# Need router recommendation



## TxGypsy (Nov 23, 2006)

A good friend of mine has a small hotel. One of those where it is 3 strips of rooms around a courtyard with a pool. I set up a regular house router for her, but needless to say it doesn't reach very far. Could any of you recommend a router that has quite a bit of range? Thanks!


----------



## backwoodsman7 (Mar 22, 2007)

It may require not only the right router, but changing the firmware and antennas. Are you technically inclined? If so, it's not difficult; if not, you'll need to get someone who is to do it.

In general, whenever obstructions are involved, you want a router that says 'MIMO' and has at least 2 antennas.

To say any more than that I'd need to know what brand & model of router you have now, and how near (or far) you are from adequate coverage now. Also helpful would be what kind of siding the buildings have (not metal, hopefully), and distance to the farthest point you want to cover.


----------



## Nevada (Sep 9, 2004)

Common routers use Wireless G technology, which is rated for 100 feet indoors (including walls). Newer routers have Wireless N, which is rated for 160 feet. Be sure the router is a Wireless N and that the Wireless N protocol is enabled in the router setup.
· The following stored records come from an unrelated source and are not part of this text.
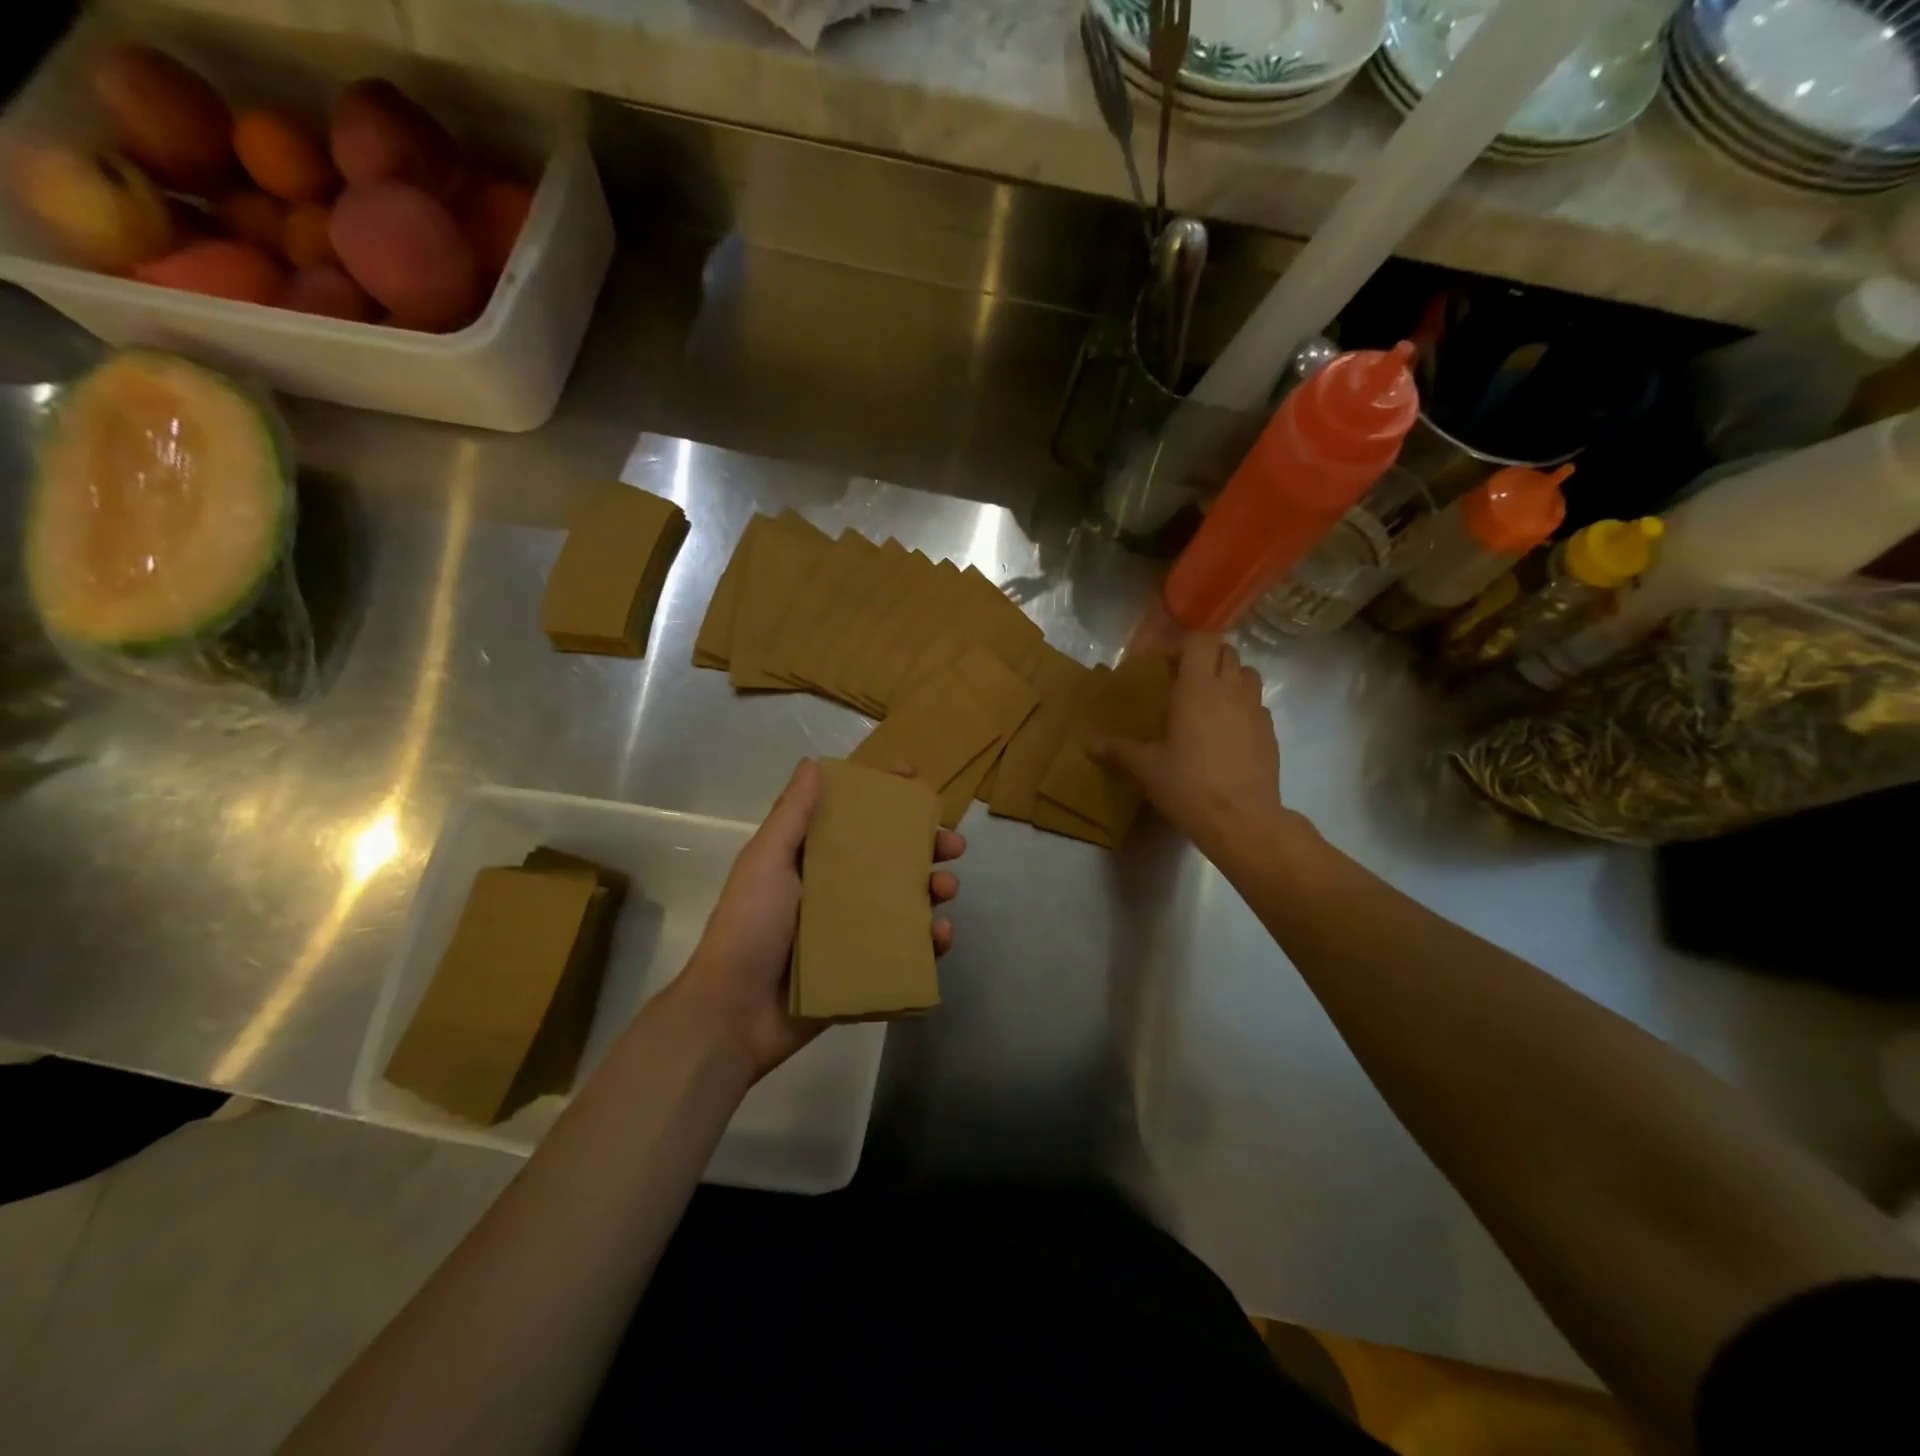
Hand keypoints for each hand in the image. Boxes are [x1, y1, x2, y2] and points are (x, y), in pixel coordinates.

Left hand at [669, 759, 964, 1079]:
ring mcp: (854, 929)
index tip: (914, 778)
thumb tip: (813, 764)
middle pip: (892, 858)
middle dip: (926, 846)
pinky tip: (941, 935)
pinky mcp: (866, 967)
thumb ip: (792, 816)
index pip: (854, 818)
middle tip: (952, 844)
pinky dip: (929, 940)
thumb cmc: (749, 927)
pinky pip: (907, 948)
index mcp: (813, 860)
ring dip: (934, 888)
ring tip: (946, 888)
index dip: (884, 796)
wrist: (734, 1015)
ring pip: (907, 900)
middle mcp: (837, 889)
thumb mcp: (766, 862)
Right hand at [1093, 634, 1283, 856]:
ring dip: (1229, 678)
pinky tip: (1227, 732)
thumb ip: (1119, 750)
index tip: (1166, 666)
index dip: (1184, 646)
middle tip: (1184, 682)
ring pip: (1248, 674)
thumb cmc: (1188, 785)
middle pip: (1226, 652)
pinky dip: (1242, 706)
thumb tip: (1090, 744)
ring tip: (1209, 701)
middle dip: (1206, 659)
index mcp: (1198, 688)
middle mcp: (1230, 690)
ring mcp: (1255, 710)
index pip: (1201, 641)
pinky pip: (1257, 704)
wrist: (1241, 820)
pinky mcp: (1270, 732)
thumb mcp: (1146, 768)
Of course there are more sophisticated solutions, but they involve cabling and much more expense. One thing that I'll tell you is that I've tried several brands of home router repeaters but never had any luck with them. I don't recommend you go that route.

What kind if distances are we talking here?


----------



## WhyNot (Jun 21, 2011)

Amanda,
Your friend may want to look into one of the devices made by EnGenius. Many hotels/motels small and large use them, they work very well and will work with any additional routers they have in place. 

http://www.engeniustech.com/network...etworking/indoor-access-points-client-bridges

They have many different products but there are several that are wired and wireless routers as well as they are able to be bridges between networks (if ever needed) or just an access point to extend a network. Very multiuse. And pretty simple to set up.

May want to check...depending on what kind of service she has with her ISP, sometimes the modems they set up for you also have wireless capabilities. I see often that people don't know that and end up not using the wireless service on the modem/routers provided. If your modem has wireless capabilities, you can extend the network with the home router....or use an engenius device to extend it and then use the home router to extend even more. It all sort of depends on what you already have.


----------



## TxGypsy (Nov 23, 2006)

Thanks for the advice everyone. I tried to get our local internet provider to swap out modems for a wireless modem. That led to all kinds of problems. My friend knows nothing about computers, but wants me to help with the wifi system, but doesn't want to change anything. I'm going to see if they offer a technical Spanish/English dictionary online anywhere and try again...lol. 

I'll definitely look into the link you shared WhyNot.


----------